Chinese brunch-Dim sums anyone?
You know what I am craving for most? DIM SUMS! A typical Asian-Cantonese brunch is called “yum cha” in Hong Kong which are dim sums served with chinese tea. There are so many types of dim sums you could order and savour; such as pork and chive dumplings, pork soup dumplings, mango and prawn fritters, prawn dumplings and chee cheong fun with chilli oil etc. The good news is I will be travelling to Hong Kong in August and I cannot wait to go for brunches with my dad.
For now, we had to settle for yum cha in Cork! Its in a little Chinese restaurant called Yuan Ming, its pretty authentic as you’ll get served by waiters from Malaysia (close to home for me). Its just lovely to catch up with them on their lives and plans to go home.
We also ordered the dry hor fun with beef which turned out tasting like “char kway teow” also known as fried noodles with eggs and cockles from Singapore. For those who love the local delicacy, that would be amazing, as for me I was a bit disappointed. I had something else in mind - there are several ways to make dry hor fun and this way was not my favourite. Ask for chilli oil with your noodles, it adds extra flavour which leaves you wanting more.
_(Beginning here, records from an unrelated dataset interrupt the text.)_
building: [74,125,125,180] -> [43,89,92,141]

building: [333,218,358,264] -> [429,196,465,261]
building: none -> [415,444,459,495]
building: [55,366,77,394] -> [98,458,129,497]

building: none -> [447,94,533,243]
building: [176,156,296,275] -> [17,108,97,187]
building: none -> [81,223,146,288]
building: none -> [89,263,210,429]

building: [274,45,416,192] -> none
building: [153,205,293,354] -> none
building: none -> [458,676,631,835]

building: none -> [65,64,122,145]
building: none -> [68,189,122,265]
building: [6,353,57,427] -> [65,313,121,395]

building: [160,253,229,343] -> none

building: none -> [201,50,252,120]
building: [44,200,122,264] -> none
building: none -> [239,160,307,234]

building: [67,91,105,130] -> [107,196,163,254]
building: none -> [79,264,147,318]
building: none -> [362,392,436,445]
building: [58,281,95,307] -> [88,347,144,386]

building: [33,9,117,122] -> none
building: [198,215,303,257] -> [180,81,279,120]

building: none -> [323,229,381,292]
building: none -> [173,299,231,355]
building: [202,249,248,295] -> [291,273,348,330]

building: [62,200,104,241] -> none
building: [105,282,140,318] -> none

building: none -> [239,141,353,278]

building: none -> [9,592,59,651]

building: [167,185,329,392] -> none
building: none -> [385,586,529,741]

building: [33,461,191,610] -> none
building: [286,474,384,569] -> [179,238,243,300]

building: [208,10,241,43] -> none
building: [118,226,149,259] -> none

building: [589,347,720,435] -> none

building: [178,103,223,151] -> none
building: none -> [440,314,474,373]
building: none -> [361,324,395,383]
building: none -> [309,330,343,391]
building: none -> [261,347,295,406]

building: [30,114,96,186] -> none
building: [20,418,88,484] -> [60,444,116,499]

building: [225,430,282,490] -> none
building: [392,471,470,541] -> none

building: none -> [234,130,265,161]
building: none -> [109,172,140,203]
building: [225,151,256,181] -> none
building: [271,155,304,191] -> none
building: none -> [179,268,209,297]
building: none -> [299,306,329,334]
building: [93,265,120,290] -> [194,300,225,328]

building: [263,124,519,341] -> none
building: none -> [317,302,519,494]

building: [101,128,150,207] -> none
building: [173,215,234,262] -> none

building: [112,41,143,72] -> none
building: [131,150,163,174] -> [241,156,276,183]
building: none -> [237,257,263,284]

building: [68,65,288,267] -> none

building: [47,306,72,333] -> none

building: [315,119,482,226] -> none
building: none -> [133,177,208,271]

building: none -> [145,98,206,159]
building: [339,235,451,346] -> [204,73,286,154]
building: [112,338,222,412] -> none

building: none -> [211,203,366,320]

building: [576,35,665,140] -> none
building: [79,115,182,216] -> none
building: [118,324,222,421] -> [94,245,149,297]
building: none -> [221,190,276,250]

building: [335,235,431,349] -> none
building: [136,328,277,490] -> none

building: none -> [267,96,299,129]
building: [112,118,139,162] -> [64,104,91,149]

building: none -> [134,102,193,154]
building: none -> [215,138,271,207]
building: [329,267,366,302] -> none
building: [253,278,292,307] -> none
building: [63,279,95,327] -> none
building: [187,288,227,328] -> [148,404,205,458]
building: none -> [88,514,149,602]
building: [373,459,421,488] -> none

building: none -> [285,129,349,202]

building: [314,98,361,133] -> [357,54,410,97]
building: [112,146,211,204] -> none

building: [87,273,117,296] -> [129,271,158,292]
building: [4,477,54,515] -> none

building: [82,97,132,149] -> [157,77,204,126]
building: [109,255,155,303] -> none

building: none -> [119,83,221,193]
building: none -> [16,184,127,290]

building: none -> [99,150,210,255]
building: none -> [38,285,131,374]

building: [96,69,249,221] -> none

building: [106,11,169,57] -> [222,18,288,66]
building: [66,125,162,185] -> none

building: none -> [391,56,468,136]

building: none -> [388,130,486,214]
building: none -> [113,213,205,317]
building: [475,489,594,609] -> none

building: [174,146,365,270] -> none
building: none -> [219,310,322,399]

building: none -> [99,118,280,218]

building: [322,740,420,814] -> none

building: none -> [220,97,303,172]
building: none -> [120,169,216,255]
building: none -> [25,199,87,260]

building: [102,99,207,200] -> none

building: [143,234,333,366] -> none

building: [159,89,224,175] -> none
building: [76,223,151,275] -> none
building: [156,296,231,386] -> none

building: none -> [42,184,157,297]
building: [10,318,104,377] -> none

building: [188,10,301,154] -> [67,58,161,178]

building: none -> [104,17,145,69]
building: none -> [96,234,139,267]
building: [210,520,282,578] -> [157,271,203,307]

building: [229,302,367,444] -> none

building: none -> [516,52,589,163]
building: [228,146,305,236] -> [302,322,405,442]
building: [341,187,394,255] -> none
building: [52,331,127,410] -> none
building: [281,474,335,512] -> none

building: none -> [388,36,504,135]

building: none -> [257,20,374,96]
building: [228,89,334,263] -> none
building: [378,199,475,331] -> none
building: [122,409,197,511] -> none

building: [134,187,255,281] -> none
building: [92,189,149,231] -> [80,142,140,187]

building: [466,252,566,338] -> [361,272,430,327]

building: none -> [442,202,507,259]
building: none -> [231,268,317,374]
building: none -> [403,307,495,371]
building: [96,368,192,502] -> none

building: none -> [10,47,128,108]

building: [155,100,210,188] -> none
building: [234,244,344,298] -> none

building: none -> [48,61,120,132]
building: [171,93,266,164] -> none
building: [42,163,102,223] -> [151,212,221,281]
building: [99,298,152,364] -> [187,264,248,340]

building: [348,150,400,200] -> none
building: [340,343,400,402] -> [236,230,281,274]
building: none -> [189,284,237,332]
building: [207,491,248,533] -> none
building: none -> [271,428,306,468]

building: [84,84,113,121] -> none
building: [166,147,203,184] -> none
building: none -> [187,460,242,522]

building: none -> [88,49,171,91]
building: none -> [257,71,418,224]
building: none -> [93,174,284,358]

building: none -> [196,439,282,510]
As for the array of dim sums we ordered which were basics by the way, I was a tad bit disappointed too. You could easily get frozen dim sums from the chinese shops and steam them on your own - they’ll obviously fall apart and will not be as juicy as freshly made ones. Therefore, ordering it from a restaurant you would hope they would be freshly made and juicy which it was not. You can never get xiao long pao (pork soup dumplings) that burst in your mouth ever unless you were home. Anyways, for a small craving the food did its job.